2. Python or R for data analysis?

Note

Sharpening the knife longer can make it easier to hack the firewood – old Chinese proverb

There is an old Chinese proverb that Says ‘sharpening the knife longer can make it easier to hack the firewood’. In other words, take extra time to get it right in the preparation phase and then the work will be easier. So it is worth to take several minites to think about which programming language is better for you.

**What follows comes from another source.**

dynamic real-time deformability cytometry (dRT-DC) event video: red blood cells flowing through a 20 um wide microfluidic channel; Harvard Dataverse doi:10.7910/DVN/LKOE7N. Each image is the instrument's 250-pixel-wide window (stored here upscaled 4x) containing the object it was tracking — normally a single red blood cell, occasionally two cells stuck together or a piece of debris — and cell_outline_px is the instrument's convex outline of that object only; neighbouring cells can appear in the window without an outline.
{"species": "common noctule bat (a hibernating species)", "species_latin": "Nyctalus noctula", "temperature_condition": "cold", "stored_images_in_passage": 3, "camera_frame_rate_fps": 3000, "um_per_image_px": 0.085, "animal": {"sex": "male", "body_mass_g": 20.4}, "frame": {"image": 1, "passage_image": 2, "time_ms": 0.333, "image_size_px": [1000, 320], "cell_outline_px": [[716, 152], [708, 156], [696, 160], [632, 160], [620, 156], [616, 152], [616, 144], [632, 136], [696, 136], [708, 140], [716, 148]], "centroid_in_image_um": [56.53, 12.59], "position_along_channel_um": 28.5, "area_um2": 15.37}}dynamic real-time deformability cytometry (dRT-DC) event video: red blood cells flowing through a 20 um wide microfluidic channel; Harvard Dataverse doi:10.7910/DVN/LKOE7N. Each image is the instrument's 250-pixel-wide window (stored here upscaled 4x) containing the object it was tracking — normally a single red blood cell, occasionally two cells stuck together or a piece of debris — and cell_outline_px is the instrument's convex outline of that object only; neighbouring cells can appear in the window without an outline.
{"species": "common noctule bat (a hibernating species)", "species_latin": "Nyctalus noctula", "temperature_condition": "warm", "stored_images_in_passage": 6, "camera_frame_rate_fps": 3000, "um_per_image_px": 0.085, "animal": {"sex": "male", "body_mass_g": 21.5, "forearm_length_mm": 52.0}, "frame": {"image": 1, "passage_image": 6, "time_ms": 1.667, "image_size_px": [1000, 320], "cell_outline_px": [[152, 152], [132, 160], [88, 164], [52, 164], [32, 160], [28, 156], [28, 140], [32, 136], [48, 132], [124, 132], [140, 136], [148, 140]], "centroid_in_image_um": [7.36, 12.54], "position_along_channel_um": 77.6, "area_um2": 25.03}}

When you google it, you will get many useful results. Here are some valueable information from Quora:

2.1. Ponder over questions

  • Six questions to ponder over from Vipin Tyagi at Quora
    1. Is your problem is purely data analysis based or mixed one involving mathematics, machine-learning, artificial intelligence based?
    2. What are the commonly used tools in your field?
    3. What is the programming expertise of your human resources?
    4. What level of visualization you require in your presentations?
    5. Are you academic, research-oriented or commercial professional?
    6. Do you have access to number of data analytic softwares for doing your assignment?

2.2. Comparison List

  R Python
advantages
  • great for prototyping
  • great for statistical analysis
  • nice IDE
  • great for scripting and automating your different data mining pipelines
  • integrates easily in a production workflow
  • can be used across different parts of your software engineering team
  • scikit-learn library is awesome for machine-learning tasks.
  • Ipython is also a powerful tool for exploratory analysis and presentations
disadvantages
  • syntax could be obscure
  • libraries documentation isn’t always user friendly
  • harder to integrate to a production workflow.
  • It isn’t as thorough for statistical analysis as R
  • learning curve is steeper than R, since you can do much more with Python

2.3. My Opinions

In my opinion, if you want to be a decent Data Analyst or Data Scientist, you should learn both – R and Python. Since they are open-source softwares (open-source is always good in my eyes) and are free to download. If you are a beginer without any programming experience and only want to do some data analysis, I would definitely suggest to use R. Otherwise, I would suggest to use both.